Miten Jain - Generating high-quality reference human genomes using PromethION nanopore sequencing
London Calling 2019
To catalogue and associate all forms of human genetic variation to health and disease, a new generation of genome sequencing and assembly technologies is required. However, current workflows for producing high-quality human genome assemblies have overall cost and production time bottlenecks that prohibit scaling to hundreds of individuals. We designed and evaluated an optimized PromethION-based workflow to produce near reference quality genome assemblies for the offsprings from ten parent-offspring trios. We demonstrate the production of long read, high-quality, and high-coverage genomes with a less than one-week total turnaround time from sample extraction to complete assembly, and a total projected cost of less than $10k per genome. To lower costs and improve quality we have developed three new tools: 1) Shasta - a nanopore de novo long read assembler that on a single compute node can produce complete human genomes in around 6 hours; 2) marginPolish - a new graphical model-based assembly polisher that improves on earlier methods in both cost and accuracy; and 3) HELEN - an RNN-based multi-task learning model that further refines the base and run-length prediction for each genomic position and produces state-of-the-art results. We evaluate the performance based on assembly accuracy, throughput/timing, and cost and demonstrate improvements relative to current best-of-breed in all areas. Recognizing that even 100kb reads are insufficient to scaffold through the most repetitive regions of the human genome, we augment this sequencing with a Hi-C long-range library to facilitate scaffolding and haplotype phasing.
Miten from the University of California, Santa Cruz, kicked off the Assembly and Scaffolding breakout talking about a collaborative project to generate a pipeline to create reference quality human genomes in 7 days using nanopore sequencing and Hi-C data. The aim of the project was to provide a framework to enable more high quality reference genomes to be generated by increasing sequencing speed and reducing cost, as well as producing a pipeline that is scalable and cheaper.
The first part of Miten’s talk focused on the nanopore sequencing process itself. The data for 11 genomes were produced in 9 days on the PromethION platform. Using the Short Read Eliminator Kit from Circulomics, they achieved 7-fold enrichment for reads >100 kbps, with an average depth of coverage per genome of over 60X, and an average N50 of 42 kbps. Basecalling with the latest basecaller (Flip-flop) and aligning against the GRCh38 reference genome gave modal alignment identity of 93%, and a median identity of 90%.

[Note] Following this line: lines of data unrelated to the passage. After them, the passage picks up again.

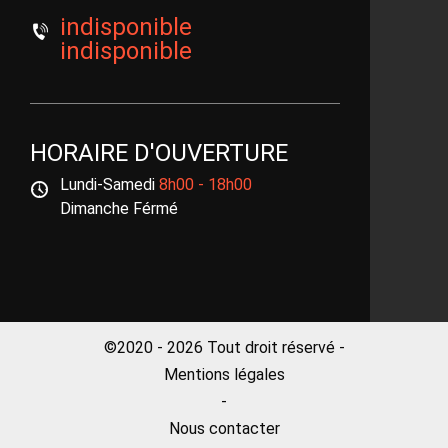
indisponible
indisponible
HORAIRE D'OUVERTURE
Lundi-Samedi
8h00 - 18h00
Dimanche Férmé
©2020 - 2026 Tout droit réservé -
Mentions légales
-
Nous contacter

The second part of Miten's talk focused on the assembly polishing and scaffolding pipeline which was performed in the cloud. For assembly, the Shasta tool was used. Shasta is a new tool developed for nanopore de novo long-read assembly that can be run on a single compute node. Miten showed that Shasta can produce complete human genomes in around 6 hours with comparable contig NG50s and fewer misassemblies compared to the tools Flye, Canu and Wtbg2, at a fraction of the time and cost. Miten then discussed two new tools for two-step polishing of the assemblies: marginPolish - a graphical based assembly alignment polisher and HELEN - an RNN-based consensus sequence polisher. Miten showed data comparing the consensus accuracies after the two step MarginPolish and HELEN vs the Racon (4x) and Medaka pipeline; the MarginPolish / HELEN approach came out on top in his tests. MarginPolish and HELEN were also quicker and cheaper to run. After assembly and polishing, the team finally added Hi-C long-range data to generate chromosome-level scaffolds.
Wrapping up his talk, Miten stated that with the PromethION and their analysis pipeline they have been able to generate long-read, high-quality, and high-coverage genomes in less than 7 days, for less than $10k per genome. Miten also announced that all three tools have been publicly released today on github.